Exercise aim: Each line of the data below containing "this" needs to be listed.

Given data:
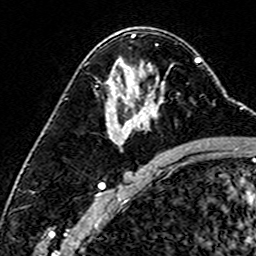
Breast MRI (dynamic contrast-enhanced), one axial slice. Slice 92 of 160 in the series (ordered by position). Cropped to one breast. Dynamic contrast-enhanced series, time point 2 of 6 at this slice position (early post-contrast). 3 T. TE 4.6 ms, TR 7.4 ms. 1 mm slice thickness. 256 × 256 image matrix, field of view 144 × 144 mm. Female patient.
Structures marked on this image (semi-automatically segmented with operator editing):
- enhancing-tissue mask used for the functional tumour volume (all voxels passing the contrast-enhancement thresholds inside the analysis volume; usually the tumour): bounding box [x1, y1, x2, y2] px = [135, 71, 169, 116]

Written response:
Breast MRI (dynamic contrast-enhanced), one axial slice. Slice 92 of 160 in the series (ordered by position). Cropped to one breast. Dynamic contrast-enhanced series, time point 2 of 6 at this slice position (early post-contrast). 3 T. TE 4.6 ms, TR 7.4 ms. 1 mm slice thickness. 256 × 256 image matrix, field of view 144 × 144 mm. Female patient.
Structures marked on this image (semi-automatically segmented with operator editing):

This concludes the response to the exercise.